Sea ice hit record lows in November
Unusually high air temperatures and a warm ocean have led to a record low Arctic sea ice extent for November, according to scientists at the National Snow and Ice Data Center (NSIDC) at the University of Colorado Boulder. In the Southern Hemisphere, Antarctic sea ice extent also hit a record low for the month, caused by moderately warm temperatures and a rapid shift in circumpolar winds.
|Iceberg in Paradise Harbour Antarctica [Credit: WikiCommons]|
Arctic sea ice extent averaged 9.08 million square kilometers (3.51 million square miles) for November, 1.95 million square kilometers (753,000 square miles) below the 1981 to 2010 long-term average for the month. Although the rate of Arctic ice growth was slightly faster than average, total extent actually decreased for a brief period in the middle of the month. The decrease in extent measured 50,000 square kilometers (19,300 square miles) and was observed mostly in the Barents Sea, an area of the Arctic Ocean north of Norway, Finland, and Eastern Russia.
NSIDC scientists said the decrease in extent is almost unprecedented for November in the satellite record; a less pronounced and brief retreat of 14,000 square kilometers (5,400 square miles) happened in 2013. November 2016 is now the seventh month this year to have hit a record low extent in the 38-year satellite monitoring period. The November extent was 3.2 standard deviations below the long-term average, a larger departure than observed in September 2012 when the Arctic summer minimum extent hit a record low.

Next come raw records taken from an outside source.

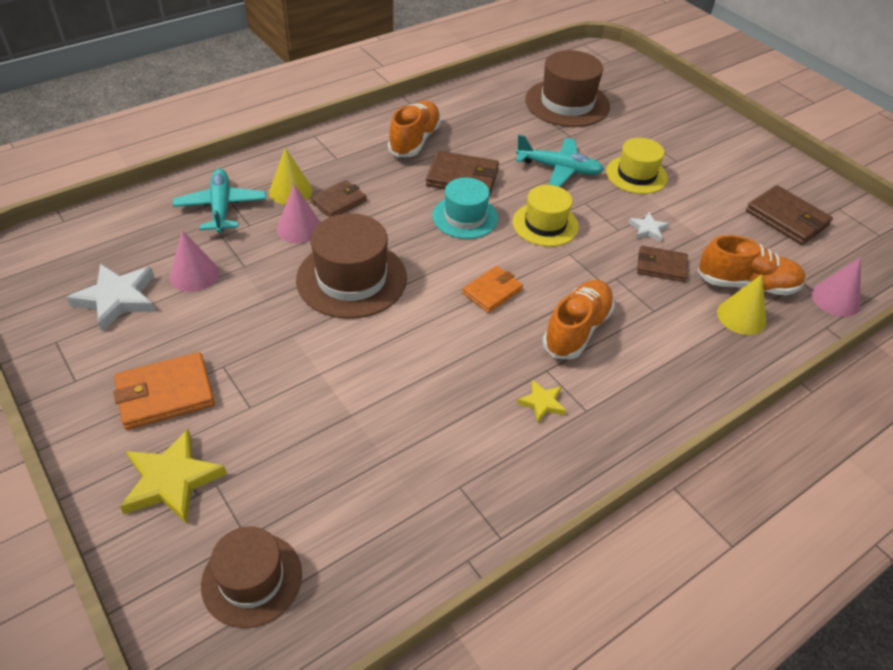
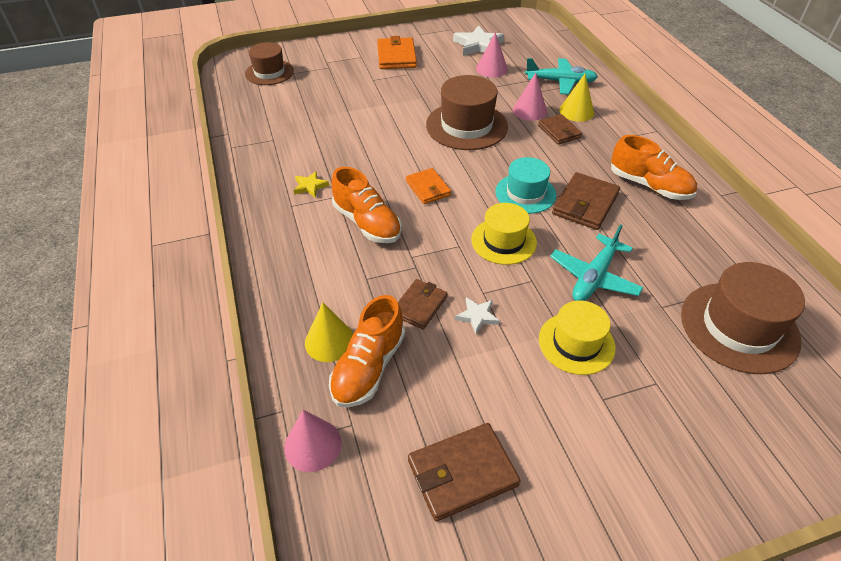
camera: 110 degrees right, 0 degrees up
yellow star [120,429,227,524] -> none

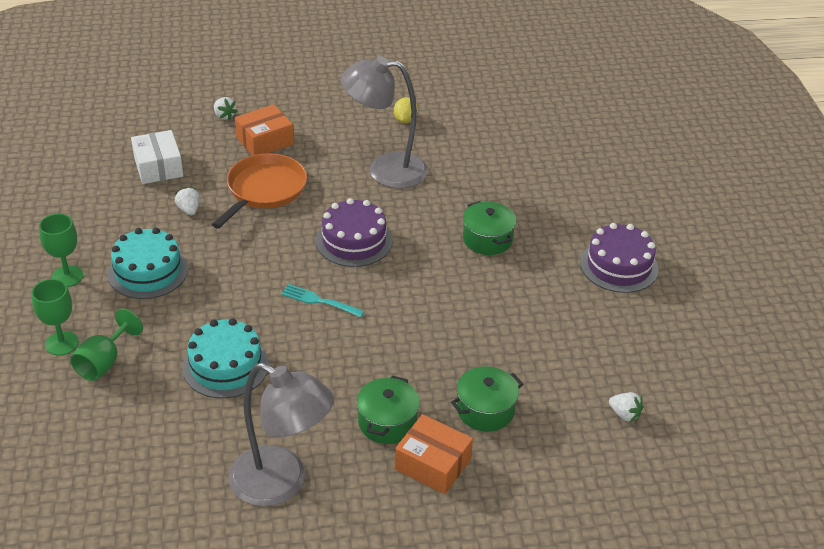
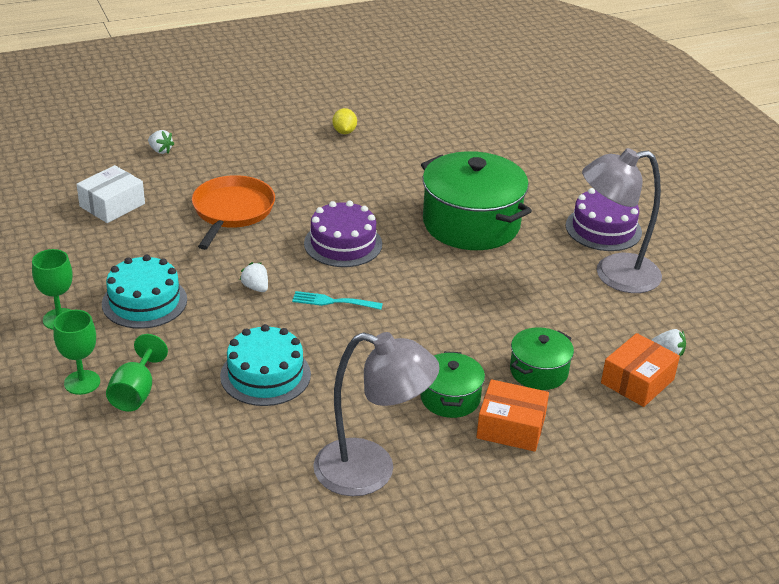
camera: 15 degrees left, 5 degrees down
white box [131,130,183,184] -> white box turned 75 degrees clockwise [76,165,145,223]
white strawberry [175,187,200,215] -> white strawberry moved to [240,262,268,292]
orange box [235,104,294,156] -> orange box moved to [601,333,680,407]
grey lamp [341,56,428,188] -> grey lamp moved to [582,148,662,293]
green pot [463,201,516,255] -> green pot [421,151,532,250], size x1.95

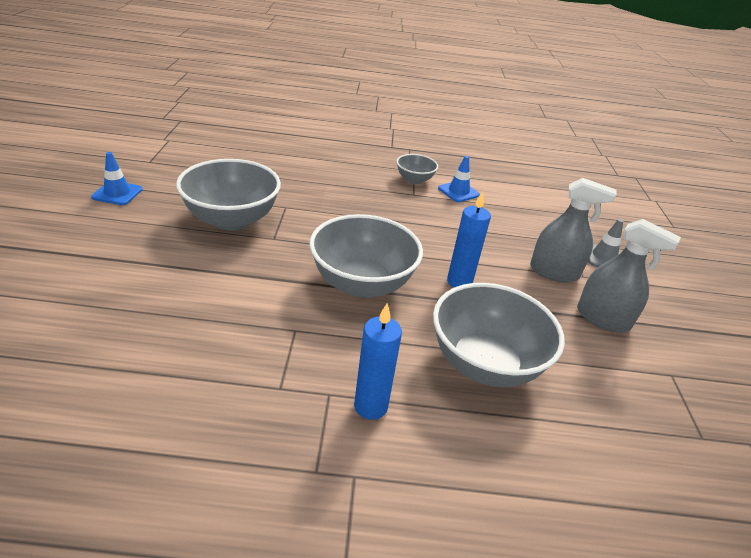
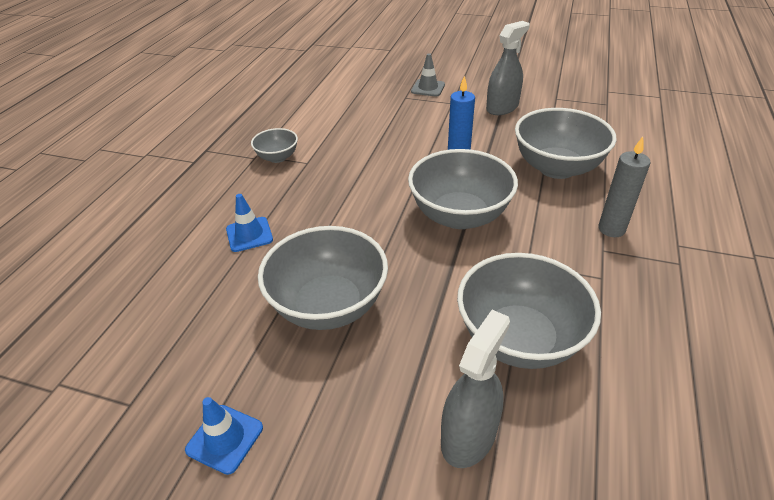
camera: 70 degrees left, 5 degrees up
blue candle [354,304,402,420] -> grey candle [598,137,651,237]
blue traffic cone [438,156,480,202] -> blue traffic cone moved to [226,194,273,252]
grey spray bottle [530,178,617,283] -> grey spray bottle moved to [441,310,510,468]
none -> grey bowl [457,253,601,369]

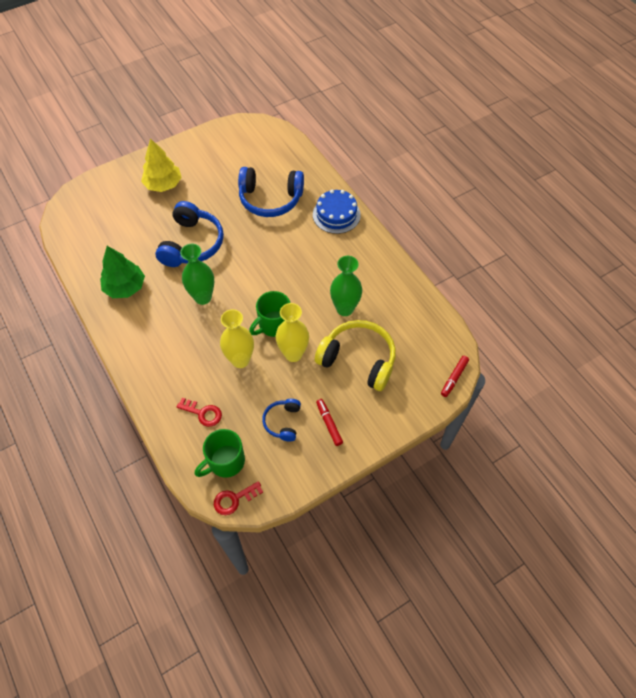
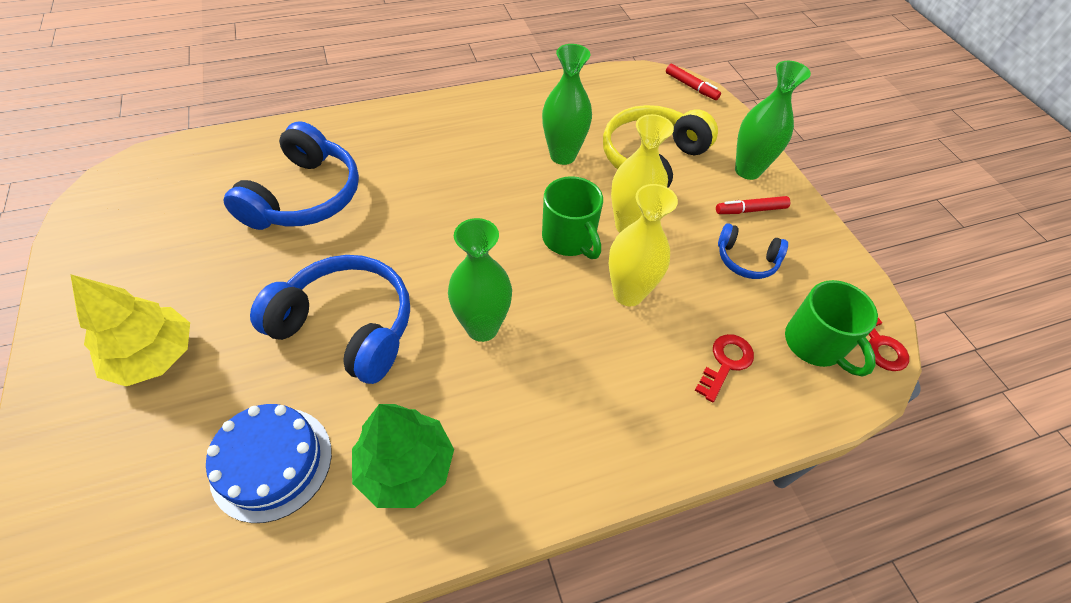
camera: 80 degrees left, 5 degrees down
blue cake [313,189,361,234] -> blue cake moved to [206,404,332,523]
none -> green vase [735,61,811,180]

|The Arctic sea ice extent: November 2016 [Credit: National Snow and Ice Data Center |
(NASA Earth Observatory)]
NSIDC scientists said unusually high temperatures over the Arctic Ocean, persistent winds from the south, and a warm ocean worked together to drive the record low Arctic extent. Extending from northeast of Greenland towards Svalbard and Severnaya Zemlya, air temperatures at the 925 hPa level (about 2,500 feet above sea level) were up to 10 degrees Celsius (18 degrees Fahrenheit) above the 1981 to 2010 long-term average for the month. Sea surface temperatures in the Barents and Kara Seas remained unusually high, up to 4 degrees Celsius (7 degrees Fahrenheit) above average around Novaya Zemlya and Svalbard, preventing ice formation. These high temperatures reflected a pattern of winds from the south, which also helped to push the ice northward and reduce the ice extent.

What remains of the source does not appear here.